Location: Cotton Ginning ResearchTitle: A comprehensive evaluation of the various routes of biochemical conversion of pelletized biomass
|PAUL, ANINDITA - State University Of New York- College Of Environmental Science And Forestry|
|JUNEJA, ANKITA - Archer Daniels Midland|
|Tumuluru, Jaya Shankar|
|KUMAR, DEEPAK - State University Of New York- College Of Environmental Science And Forestry|
Submitted to: Book Chapter
Publication Type: Book / Chapter
Publication Acceptance Date: 11/18/2022
Publication Date: 6/29/2023
Citation: Paul, A., Juneja, A., Tumuluru, J., Kumar, D. 2023. A comprehensive evaluation of the various routes of biochemical conversion of pelletized biomass. In: Tumuluru, J.S. Densification Impact on Raw, Chemically and Thermally Pretreated Biomass. First Edition. Singapore: World Scientific Publishing Co. Pte. Ltd. p. 291-316. https://doi.org/10.1142/9781800613799_0011.

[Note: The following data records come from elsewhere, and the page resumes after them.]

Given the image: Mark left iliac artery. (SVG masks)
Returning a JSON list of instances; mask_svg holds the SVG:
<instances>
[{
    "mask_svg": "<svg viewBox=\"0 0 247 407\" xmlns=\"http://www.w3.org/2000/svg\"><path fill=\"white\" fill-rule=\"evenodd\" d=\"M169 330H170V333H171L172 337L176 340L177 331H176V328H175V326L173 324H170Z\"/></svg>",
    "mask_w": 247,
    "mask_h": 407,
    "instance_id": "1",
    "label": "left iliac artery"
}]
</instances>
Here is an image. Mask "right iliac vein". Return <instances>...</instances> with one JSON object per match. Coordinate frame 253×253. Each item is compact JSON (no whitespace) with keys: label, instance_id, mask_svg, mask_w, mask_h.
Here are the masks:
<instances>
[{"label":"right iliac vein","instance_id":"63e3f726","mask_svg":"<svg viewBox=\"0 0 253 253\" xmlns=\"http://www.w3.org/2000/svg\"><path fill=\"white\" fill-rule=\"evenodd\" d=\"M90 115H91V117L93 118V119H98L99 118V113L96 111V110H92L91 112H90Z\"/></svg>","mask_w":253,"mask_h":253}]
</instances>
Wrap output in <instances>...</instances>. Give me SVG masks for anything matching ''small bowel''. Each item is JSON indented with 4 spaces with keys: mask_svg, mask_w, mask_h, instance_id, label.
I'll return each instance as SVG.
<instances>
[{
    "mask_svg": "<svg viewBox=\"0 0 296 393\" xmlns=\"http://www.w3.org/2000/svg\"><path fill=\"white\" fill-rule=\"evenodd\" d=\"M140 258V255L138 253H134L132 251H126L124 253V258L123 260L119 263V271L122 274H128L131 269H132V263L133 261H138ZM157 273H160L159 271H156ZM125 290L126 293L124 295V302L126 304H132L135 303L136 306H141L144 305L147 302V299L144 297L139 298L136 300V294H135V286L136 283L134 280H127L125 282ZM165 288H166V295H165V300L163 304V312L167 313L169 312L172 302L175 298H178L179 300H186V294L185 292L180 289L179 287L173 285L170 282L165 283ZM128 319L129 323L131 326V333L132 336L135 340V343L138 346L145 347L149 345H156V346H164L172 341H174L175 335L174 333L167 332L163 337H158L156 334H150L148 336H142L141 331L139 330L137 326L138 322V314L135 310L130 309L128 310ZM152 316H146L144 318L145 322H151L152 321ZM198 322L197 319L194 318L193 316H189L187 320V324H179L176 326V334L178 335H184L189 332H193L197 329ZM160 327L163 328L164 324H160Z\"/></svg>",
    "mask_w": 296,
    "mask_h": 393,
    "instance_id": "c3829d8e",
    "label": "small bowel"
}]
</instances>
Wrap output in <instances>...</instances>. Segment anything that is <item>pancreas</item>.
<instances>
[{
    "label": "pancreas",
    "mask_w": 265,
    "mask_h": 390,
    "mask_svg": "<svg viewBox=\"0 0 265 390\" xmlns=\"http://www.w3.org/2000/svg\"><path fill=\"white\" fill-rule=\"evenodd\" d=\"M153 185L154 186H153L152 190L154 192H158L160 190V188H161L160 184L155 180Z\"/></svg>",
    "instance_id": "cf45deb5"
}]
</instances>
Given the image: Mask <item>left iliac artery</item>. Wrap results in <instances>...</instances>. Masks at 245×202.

Interpretive Summary: This chapter discusses the biochemical conversion routes of densified lignocellulosic biomass. Densification increases the bulk density of biomass, off-setting high cost of biomass handling, storage, and transportation. Pelleting increases the bulk density of raw biomass by 5-10 times and has shown tremendous improvement in its utilization for large-scale applications. In addition, the sugar yields of the biomass after densification have been shown to increase. Pelleting the biomass improves not only the physical properties but also the sugar yields. This chapter discusses how the densification of various biomass helps to increase the sugar yields for biofuel production.
Technical Abstract: Lignocellulosic biomass (LCB) represents abundant biomass that is economically feasible and environmentally sustainable to produce biofuels and bioproducts. Despite these lucrative advantages, LCB faces logistical and technological challenges in its utilization. Low bulk density and high moisture content hinder the biomass’s efficient transportation and storage. Densification has become an essential step for efficient transport, storage, and utilization of biomass, pelletization being one of the most common densification methods. Pellets (and other densification techniques) have been studied in great detail for the thermochemical conversion of biomass. However, the extent of knowledge of its effect on sugar yields during biochemical conversions is limited. This chapter summarizes the densification methods used for biomass for biochemical conversion and their possible merits and limitations.